◆ **ABOUT THIS TASK**: Please give an exact transcription of the lines below, from the one that contains "T66, due: Aug 22 -> Aug 25" to the very last, with no other lines.
___ PROVIDED DATA ___
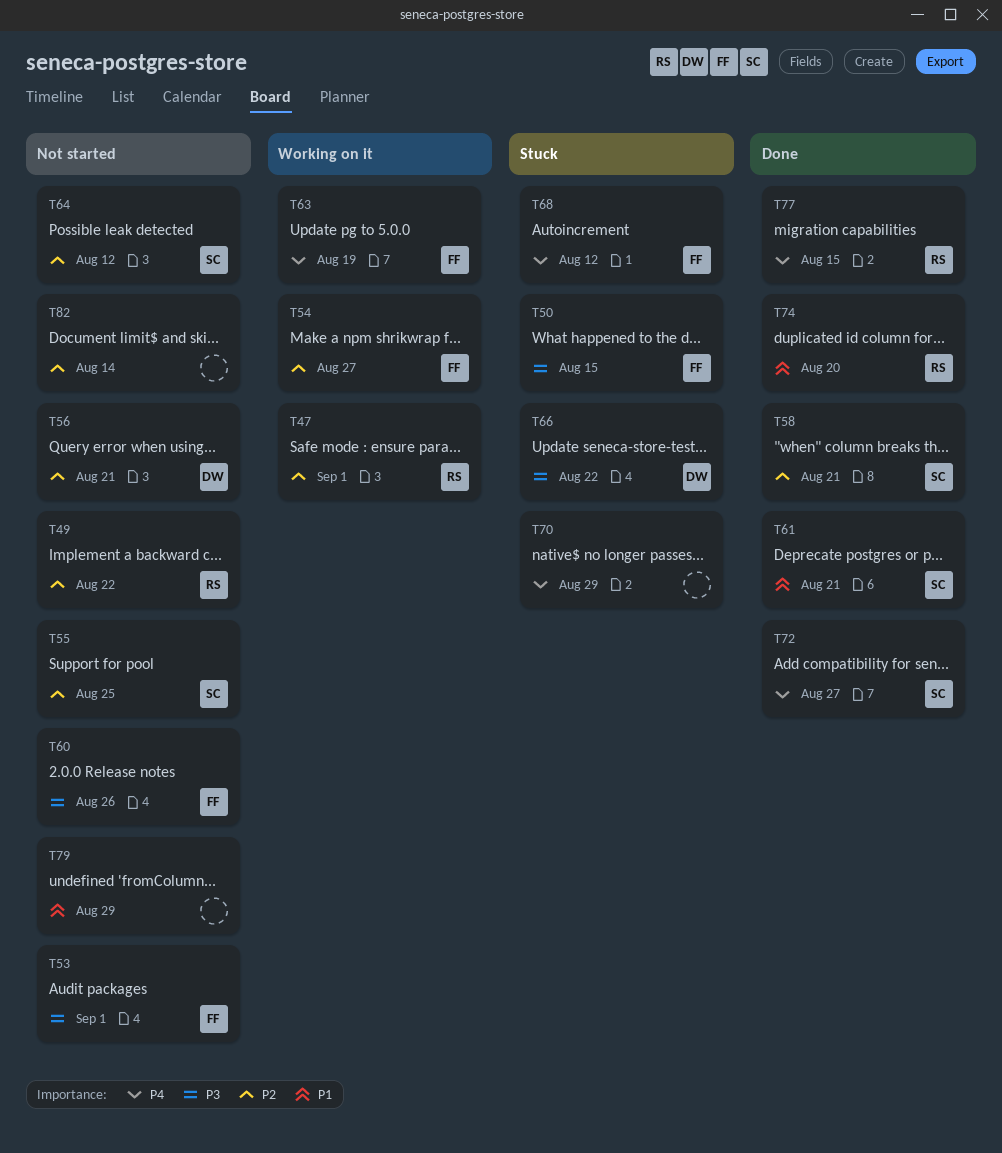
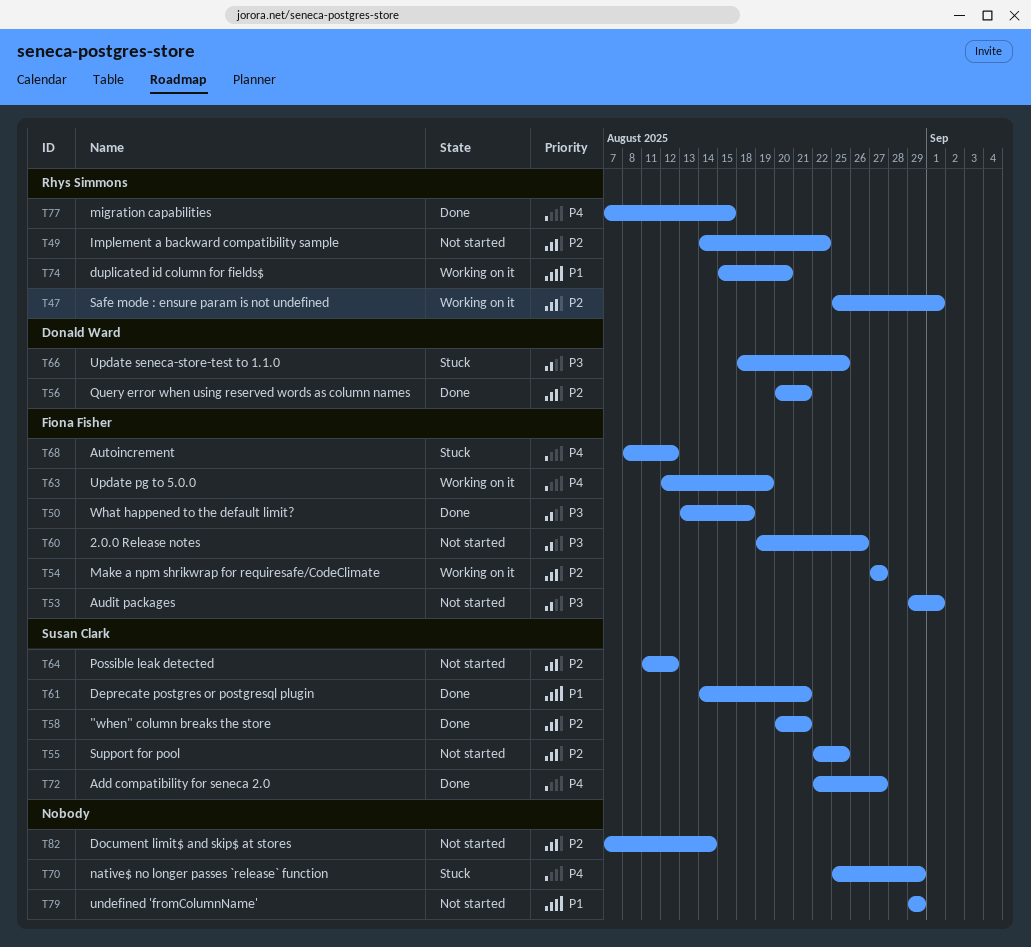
T50, status: Stuck -> Done
T50, due: Aug 15 -> Aug 18
T56, status: Not started -> Done
T66, due: Aug 22 -> Aug 25
T74, status: Done -> Working on it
___
◆ **WRITTEN RESPONSE**:
T66, due: Aug 22 -> Aug 25
T74, status: Done -> Working on it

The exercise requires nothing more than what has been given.